Jean-Claude Fizaine. La contribution machiavélienne du mal comme nécessaire à la création de la société a une limite en effet : le mal comme mystère. Hugo insiste : il faut toujours penser à la question de la mort et à la question du mal, et c’est la fonction du prêtre. Les sociétés ont besoin de quelqu’un qui pense au mal. C’est la limite de la laïcisation.
Pierre Burger. Les scènes de carnaval viennent de Mercier. Elles viennent entièrement du Nouveau Paris. Il y a deux évocations magnifiques des fêtes publiques après Thermidor. On faisait des parties dansantes avec des orchestres, et il y avait des bals à la victime (on venait avec du rouge autour du cou).
Jean-Claude Fizaine. Je n’ai pas fait une recherche poussée sur les sources.
Pierre Georgel. J’ai noté que pour vous la fidélité à l’Evangile mène à la ruine de la Cité. Pouvez-vous préciser ?
Jean-Claude Fizaine. Il y a un grand discours de Hugo sur la déportation. L’Etat envoie à la mort lente les insurgés de juin 1848. Hugo a une grande envolée sur l’Evangile, et l’Assemblée s’esclaffe. Cela fut une expérience très dure pour lui. Donc je me corrige : Hugo ne quittera jamais l’Evangile. Ce que je voulais dire, c’est que l’Evangile n’a pas réussi à protéger la société, ce qui était pourtant sa fonction selon Hugo. Rien de plus et rien de moins.

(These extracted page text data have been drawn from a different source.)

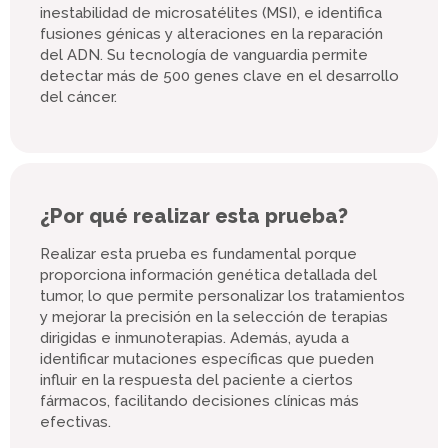
inestabilidad de microsatélites (MSI), e identifica
fusiones génicas y alteraciones en la reparación
del ADN. Su tecnología de vanguardia permite
detectar más de 500 genes clave en el desarrollo
del cáncer.
¿Por qué realizar esta prueba?
Realizar esta prueba es fundamental porque
proporciona información genética detallada del
tumor, lo que permite personalizar los tratamientos
y mejorar la precisión en la selección de terapias
dirigidas e inmunoterapias. Además, ayuda a
identificar mutaciones específicas que pueden
influir en la respuesta del paciente a ciertos
fármacos, facilitando decisiones clínicas más
efectivas.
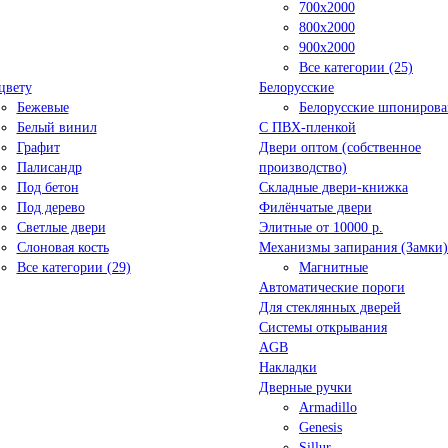
700x2000
800x2000
900x2000
Все категории (25)
цвету
Белорусские
Бежевые
Белорусские шпониров
Белый винил
C ПВХ-пленкой
Графит
Двери оптом (собственное
Палисандр
производство)
Под бетон
Складные двери-книжка
Под дерево
Филёнчатые двери
Светлые двери
Элитные от 10000 р.
Слоновая кость
Механизмы запирания (Замки)
Все категории (29)
Магнитные
Автоматические пороги
Для стеклянных дверей
Системы открывания
AGB
Накладки
Дверные ручки
Armadillo
Genesis
Sillur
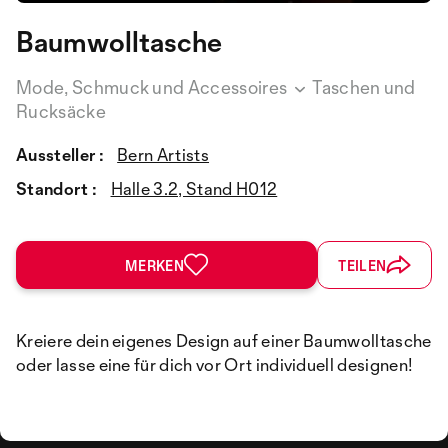
Baumwolltasche
Mode, Schmuck und Accessoires
Taschen und
Rucksäcke
Aussteller :
Bern Artists
Standort :
Halle 3.2, Stand H012
MERKEN
TEILEN
Kreiere dein eigenes Design auf einer Baumwolltasche
oder lasse eine für dich vor Ort individuell designen!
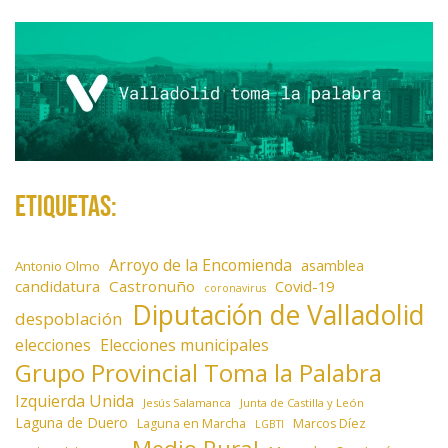
Etiquetas:
Arroyo de la Encomienda
asamblea
Antonio Olmo
candidatura
Castronuño
Covid-19
coronavirus
Diputación de Valladolid
despoblación
elecciones
Elecciones municipales
Grupo Provincial Toma la Palabra
Izquierda Unida
Jesús Salamanca
Junta de Castilla y León
Laguna de Duero
Laguna en Marcha
Marcos Díez
LGBTI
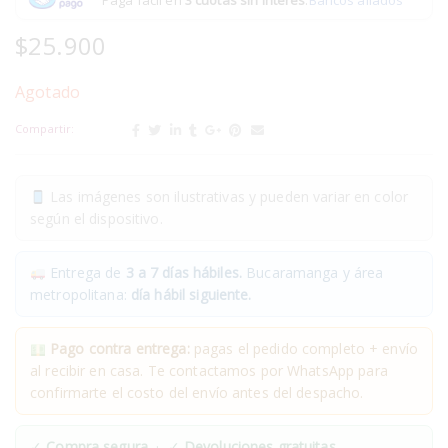
$
25.900
Agotado
Compartir:
Las imágenes son ilustrativas y pueden variar en color
según el dispositivo.
Entrega de
3 a 7 días hábiles.
Bucaramanga y área
metropolitana:
día hábil siguiente.
Pago contra entrega:
pagas el pedido completo + envío
al recibir en casa. Te contactamos por WhatsApp para
confirmarte el costo del envío antes del despacho.
✓
Compra segura
· ✓
Devoluciones gratuitas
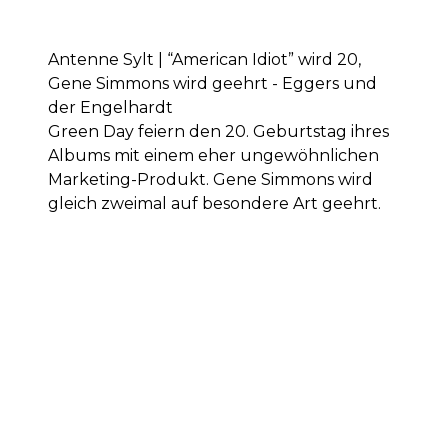
Antenne Sylt | “American Idiot” wird 20,
Gene Simmons wird geehrt - Eggers und
der Engelhardt
Green Day feiern den 20. Geburtstag ihres
Albums mit einem eher ungewöhnlichen
Marketing-Produkt. Gene Simmons wird
gleich zweimal auf besondere Art geehrt.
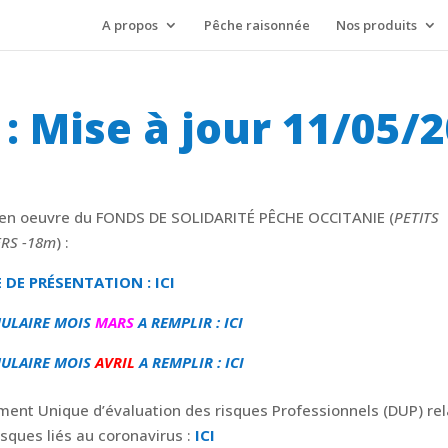
A propos
Pêche raisonnée
Nos produits
: Mise à jour 11/05/
en oeuvre du FONDS DE SOLIDARITÉ PÊCHE OCCITANIE (
PETITS
ERS -18m
) :
E DE PRÉSENTATION : ICI
ULAIRE MOIS
MARS
A REMPLIR : ICI
ULAIRE MOIS
AVRIL
A REMPLIR : ICI
ent Unique d’évaluation des risques Professionnels (DUP) rel
isques liés au coronavirus :
ICI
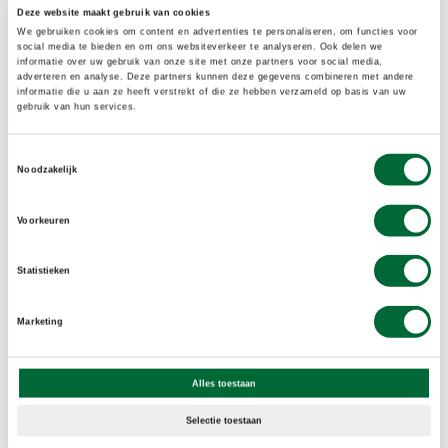
Valkenburg ZH
Deze website maakt gebruik van cookies
We gebruiken cookies om content en advertenties te personaliseren, om functies voor
Ook al heeft het vliegveld maar 67 jaar bestaan,
social media te bieden en om ons websiteverkeer te analyseren. Ook delen we
het heeft een rijke geschiedenis. Nog voordat het
informatie over uw gebruik van onze site met onze partners voor social media,
adverteren en analyse. Deze partners kunnen deze gegevens combineren met andere
vliegveld in gebruik kon worden genomen, werd
informatie die u aan ze heeft verstrekt of die ze hebben verzameld op basis van uw
gebruik van hun services.
het door de Duitse bezetter in 1940
geconfisqueerd. Na de oorlog heeft het tot 2005
Toestemmingsselectie
gediend als marinevliegkamp. De stichting
Noodzakelijk
Historie Vliegveld Valkenburg houdt de
herinneringen aan Vliegveld Valkenburg levend.
Voorkeuren
Een wandeling is niet compleet zonder een
bezoekje aan het Bezoekerscentrum. Rondom het
Statistieken
vliegveld vind je veel sporen uit de oorlog. Je
komt meer te weten over de gevechten in mei
Marketing
1940, de voedseldroppingen in 1945, de
Atlantikwall en het marinevliegkamp. Combineer
Alles toestaan
je wandeling met een mooie ronde door de
Hollandse Duinen.
Selectie toestaan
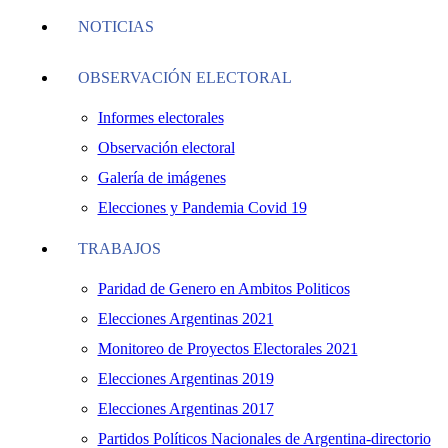
NOTICIAS
OBSERVACIÓN ELECTORAL
Informes electorales
Observación electoral
Galería de imágenes
Elecciones y Pandemia Covid 19
TRABAJOS
Paridad de Genero en Ambitos Politicos
Elecciones Argentinas 2021
Monitoreo de Proyectos Electorales 2021
Elecciones Argentinas 2019
Elecciones Argentinas 2017
Partidos Políticos Nacionales de Argentina-directorio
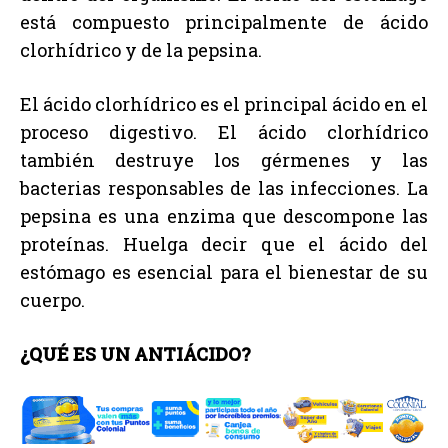
está compuesto principalmente de ácido
clorhídrico y de la pepsina.
El ácido clorhídrico es el principal ácido en el
proceso digestivo. El ácido clorhídrico
también destruye los gérmenes y las
bacterias responsables de las infecciones. La
pepsina es una enzima que descompone las
proteínas. Huelga decir que el ácido del
estómago es esencial para el bienestar de su
cuerpo.
¿QUÉ ES UN ANTIÁCIDO?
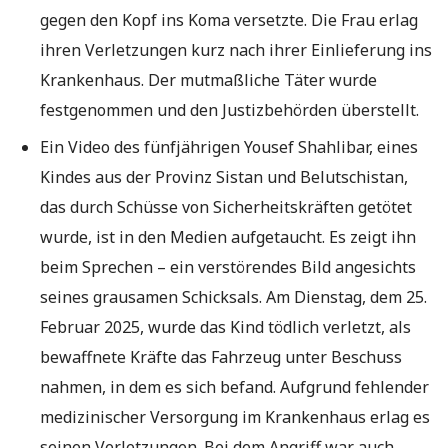
gegen den Kopf ins Koma versetzte. Die Frau erlag
ihren Verletzungen kurz nach ihrer Einlieferung ins
Krankenhaus. Der mutmaßliche Täter wurde
festgenommen und den Justizbehörden überstellt.
Ein Video des fünfjährigen Yousef Shahlibar, eines
Kindes aus der Provinz Sistan und Belutschistan,
das durch Schüsse von Sicherheitskräften getötet
wurde, ist in den Medien aufgetaucht. Es zeigt ihn
beim Sprechen – ein verstörendes Bild angesichts
seines grausamen Schicksals. Am Dienstag, dem 25.
Februar 2025, wurde das Kind tödlich verletzt, als
bewaffnete Kräfte das Fahrzeug unter Beschuss
nahmen, in dem es sich befand. Aufgrund fehlender
medizinischer Versorgung im Krankenhaus erlag es
seinen Verletzungen. Bei dem Angriff war auch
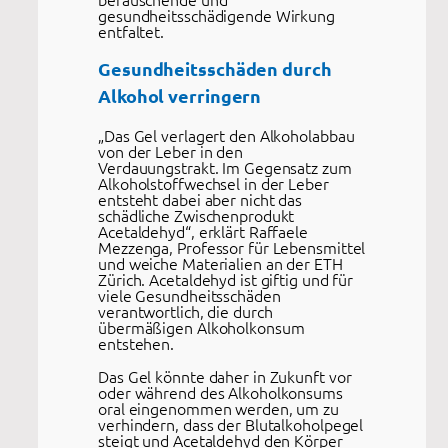
gesundheitsschädigende Wirkung
entfaltet.
Gesundheitsschäden durch
Alkohol verringern
„Das Gel verlagert den Alkoholabbau
von der Leber in den
Verdauungstrakt. Im Gegensatz zum
Alkoholstoffwechsel in der Leber
entsteht dabei aber nicht das
schädliche Zwischenprodukt
Acetaldehyd“, erklärt Raffaele
Mezzenga, Professor für Lebensmittel
und weiche Materialien an der ETH
Zürich. Acetaldehyd ist giftig und für
viele Gesundheitsschäden
verantwortlich, die durch
übermäßigen Alkoholkonsum
entstehen.
Das Gel könnte daher in Zukunft vor
oder während des Alkoholkonsums
oral eingenommen werden, um zu
verhindern, dass der Blutalkoholpegel
steigt und Acetaldehyd den Körper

Pierre Georgel. Le crucifix est un objet matériel brandi par le clergé. On peut y voir la réduction du divin au statut d’objet. Mais dans le même temps c’est une image du Christ. L’idée que la fidélité à l’Evangile mène à la ruine de la Cité est fausse.
Jean-Claude Fizaine. Bien sûr, c’est vous qui avez raison.
Frank Laurent. On peut tout de même admettre que l’Evangile est insuffisant.
Françoise Chenet. Je voulais parler de Ferrari. Hugo l’a connu. Un livre important est Philosophe salarié, contre Victor Cousin. Par ailleurs, l’origine de la laïcité telle que nous la concevons se trouve dans la querelle sur l’Université. Avant 1850, il y a une rivalité de pontifes. Louis Veuillot s’attaque à Hugo qui fait des livres intimes comme un pontife. Veuillot a compris qu’on transférait le pouvoir au poète prophète. Il y a un transfert du sacré, qui par la suite permettra au poète d’être le médiateur qui redonnera au peuple ce dont il a été dépossédé par l’Eglise comme institution. Dans un texte, Hugo oppose le religieux et les religions. Ces dernières sont des boites qui enferment Dieu. Hugo les renvoie toutes dos à dos. Mon dernier point porte sur l’épisode du couvent. N’oublions pas la solidarité, dans laquelle il y a l’idée du corps. Il faut que les différentes parties du corps soient solidaires.
Arnaud Laster. Je voudrais rappeler que la pensée de Hugo est antithétique. Revenons au point de départ du débat. Hugo prend position pour un enseignement laïque et exclusivement laïque. Ce n’est pas tant pour des raisons d’égalité que pour des raisons de liberté de penser. C’est un anachronisme de parler de libre-pensée avant 1850. Ce concept n’a pas encore été inventé, et Hugo en est un des inventeurs. Ses successeurs ont très souvent rappelé que ce discours de Hugo était une charte de la libre pensée. Le point très important, c’est que Hugo défend le droit de l’enfant à penser. Il s’oppose au despotisme et au conformisme de la famille. Il revendique le droit de l’Etat à donner cet enseignement, à condition qu’il soit laïque.
Jean-Claude Fizaine. Hugo dit que l’Etat est laïque. Mais il doit laisser subsister un enseignement libre. La pensée de Hugo sur ce point est très précise. Il récuse l’Eglise pour une raison précise : elle a un intérêt distinct de l’unité nationale. L’Etat doit veiller à un enseignement conforme à l’unité nationale.